__Data in this exercise__.
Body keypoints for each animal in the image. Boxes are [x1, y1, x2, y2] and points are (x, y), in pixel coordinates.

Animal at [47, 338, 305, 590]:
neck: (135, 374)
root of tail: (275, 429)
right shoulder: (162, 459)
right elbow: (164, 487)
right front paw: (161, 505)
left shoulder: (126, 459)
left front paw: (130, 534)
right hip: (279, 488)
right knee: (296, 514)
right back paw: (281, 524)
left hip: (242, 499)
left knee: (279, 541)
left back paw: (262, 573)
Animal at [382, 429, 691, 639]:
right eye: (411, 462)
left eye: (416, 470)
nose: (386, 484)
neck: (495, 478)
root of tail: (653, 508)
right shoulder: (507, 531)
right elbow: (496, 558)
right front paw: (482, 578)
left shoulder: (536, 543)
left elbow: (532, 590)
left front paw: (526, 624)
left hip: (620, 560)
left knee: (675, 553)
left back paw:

__Exercise goal__. Output the line containing "left shoulder: (536, 543)" and all lines after it to the end of the records, exactly as given.

__Solution to the exercise__.
left shoulder: (536, 543)
left elbow: (532, 590)
left front paw: (526, 624)
left hip: (620, 560)
left knee: (675, 553)
left back paw:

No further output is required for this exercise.